You may want to groan at the title, but a community magazine for the Raspberry Pi is just what is needed. But is one for sorrow?
One of the common problems with any open source, or enthusiast-driven, project is that the documentation is terrible. It is because there isn't anyone in the project who wants to be "demoted" to writing, rather than tinkering with the hardware or the software.
As a result getting started can be very difficult, especially if you are a real beginner and not a highly skilled expert on some similar project.
For the Raspberry Pi - the much talked about $25 ARM- based computer - the problem is particularly acute. The suggestion is that Raspberry Pi could revolutionize or revitalize the education of future programmers the world over. So far the missing component has been the software and the documentation. It is fine for a few experts in education to manage to get a teaching environment like Scratch up and running, but for the non-specialist the instructions, what few exist, are impenetrable.
It is expected that as the hardware becomes more available, the software and instructional problems will become less. As if to prove the point we now have a community driven magazine dedicated to the Raspberry Pi, called MagPi, and the first issue is out.
Unfortunately for a first issue it isn't inspiring. We have mostly filler and "waiting for Raspberry Pi" material.
It starts off with a history and analysis of the situation. A hardware article is next, but it is essentially a review of a USB robotic arm (and I have to agree it is a very nice piece of hardware). Next we have an item on RacyPi, which is a nice Linux GUI, but with no explanation of how to run it on Raspberry Pi, just on a PC. Another article is on on Debian Linux, programming in general and a retro-looking presentation of Python.
So in the whole of Issue One there's nothing specifically on Raspberry Pi apart from references to what to do while waiting for yours to arrive.

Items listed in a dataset
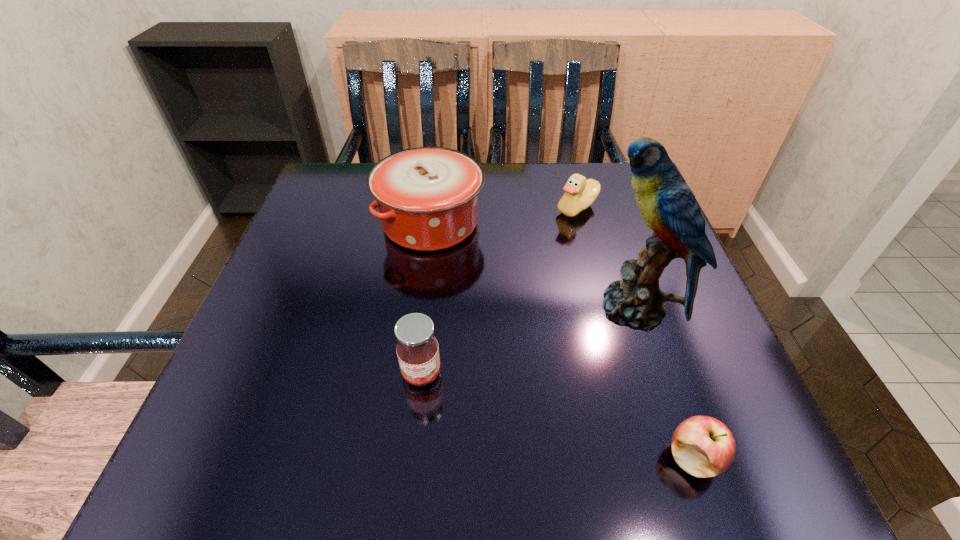
Identify the location of vacant space at the near right corner of the desktop. (741, 483).

Where is `empty space between the second shortest object and the fourth shortest object`? empty space between the second shortest object and the fourth shortest object is located at coordinates (504, 215).

Where is `free area in between the shortest object and the second shortest object`? The image size is (960, 540). free area in between the shortest object and the second shortest object is located at coordinates (636, 333).

At what (x,y) coordinates should I click in order to perform the action: click on vacant area that lies between the parrot and the casserole. Please return your answer as a coordinate pair (x, y). Image resolution: width=960 pixels, height=540 pixels. Looking at the image, I should click on (x=532, y=266).

Where is `empty space between the casserole and the nearest object`? Image resolution: width=960 pixels, height=540 pixels. empty space between the casserole and the nearest object is located at coordinates (x=562, y=341).

Find the location of a particular element. The width and height of the screenshot is (960, 540). free space between the nearest object and the third shortest object is located at coordinates (558, 415).

Identify the location of vacant region between the jam and the shortest object. 558,415.

Where is `vacant space that's between the fourth farthest object and the third nearest object`? vacant space that's between the fourth farthest object and the third nearest object is located at coordinates pyautogui.click(x=528, y=341).

Where is `vacant point located between the parrot and the second tallest object`? This screenshot has width=960, height=540. vacant point located between the parrot and the second tallest object is located at coordinates (532, 266).

The width and height of the screenshot is (960, 540). I want to click on vacant space in between the fourth shortest object and the parrot, so [x=532, y=266].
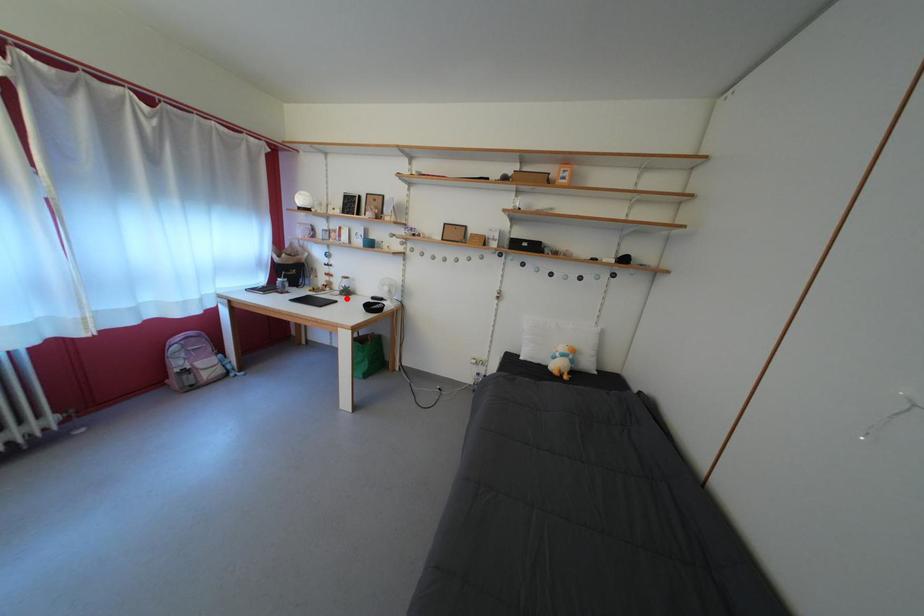
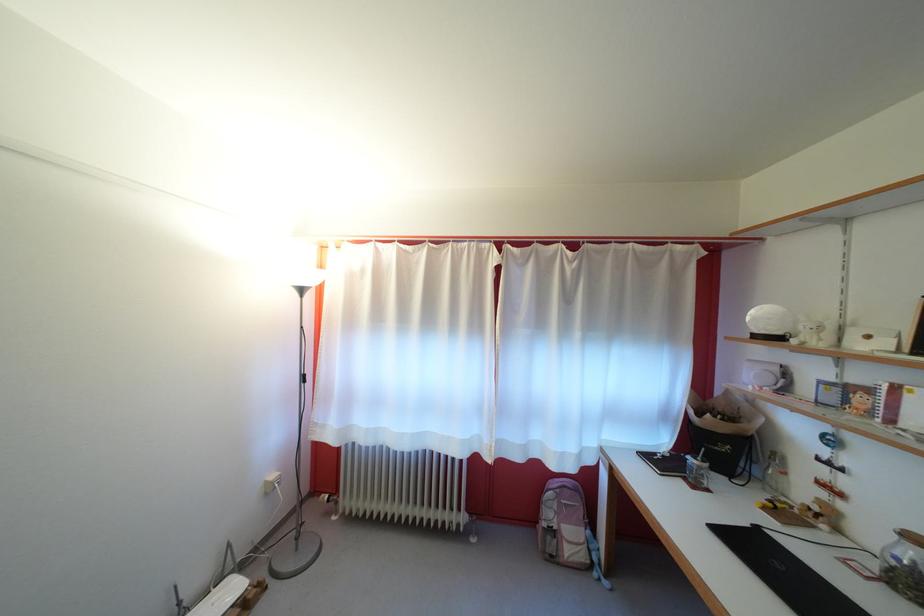
Find the pixel in the second image that matches the highlighted location in the first image.

(881, 570)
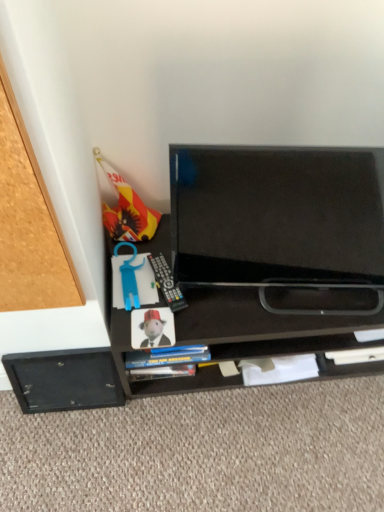
At what (x,y) coordinates should I click in order to perform the action: click on vacant space underneath black glossy tv at center (from a real-world perspective). Please return your answer as a coordinate pair (x, y). The image size is (384, 512). Looking at the image, I should click on (271, 300).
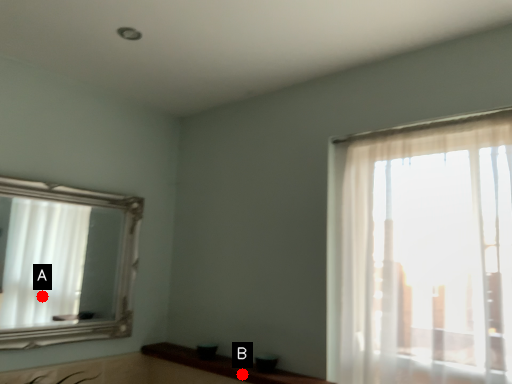
Question: Two points are circled on the image, labeled by A and B beside each circle. Which of the following is the farthest from the observer?

Choices:
 (A) A is further
 (B) B is further

Answer: (A)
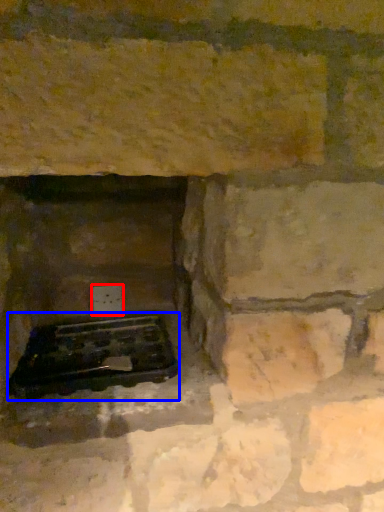
Question: Which point is further to the camera, electric outlet (highlighted by a red box) or grill (highlighted by a blue box)?

Choices:
 (A) electric outlet
 (B) grill

Answer: (A)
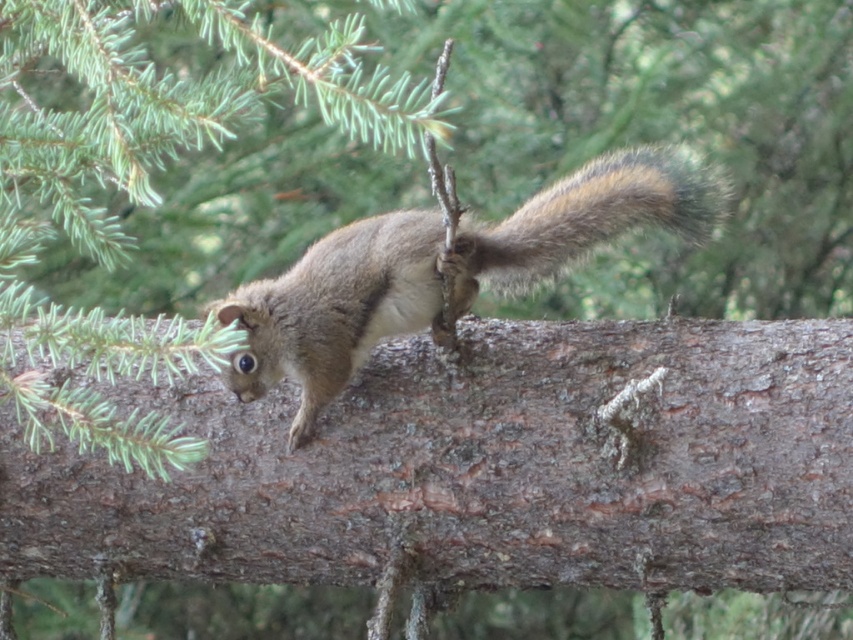
Question: Among these points, which one is farthest from the camera?

Choices:
 (A) (531, 208)
 (B) (663, 148)

Answer: (B)

Question: Which point appears farthest from the camera in this image?

Choices:
 (A) (434, 259)
 (B) (651, 177)

Answer: (B)

Question: Is brown fur squirrel at center smaller than fuzzy brown tail at center?

Choices:
 (A) yes
 (B) no

Answer: (B)

Question: Can you confirm if brown fur squirrel at center is positioned to the left of fuzzy brown tail at center?

Choices:
 (A) yes
 (B) no

Answer: (A)

Question: Which of the following is the farthest from the observer?

Choices:
 (A) brown fur squirrel at center
 (B) fuzzy brown tail at center

Answer: (B)

Question: Does brown fur squirrel at center appear under fuzzy brown tail at center?

Choices:
 (A) yes
 (B) no

Answer: (A)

- _Problems to work on_
A. According to the MagPi review, what product is the hardware article in the first issue essentially a review of?
B. Continue the MagPi review from where it stops.
The listing bears no relation to the MagPi review.

- _Task-by-task results_
A. A USB robotic arm.

B.
While this isn't an official Raspberry Pi publication, the official site is promoting it as being a good thing. Surely someone should have got a promotional Raspberry Pi to the writers so they could make a real contribution to the literature? Some support for the documentation part of the project would pay back in no time at all.
Let's hope that community manages to produce some really interesting material for Issue Two and that it manages to actually get hold of a machine. In the long run it is a venture worth supporting.
On the topic of availability - the latest news is that RS reports having a batch of 4000 boards on their way and this allows 4000 people to be invited into the queue to actually place orders. This sounds impressive until you get to:
"Happily we’re making good progress with volume production quantities, and that will allow us to invite the next 75,000 people in the queue to place their order over the next few weeks so we can deliver your Pi’s during June and into July."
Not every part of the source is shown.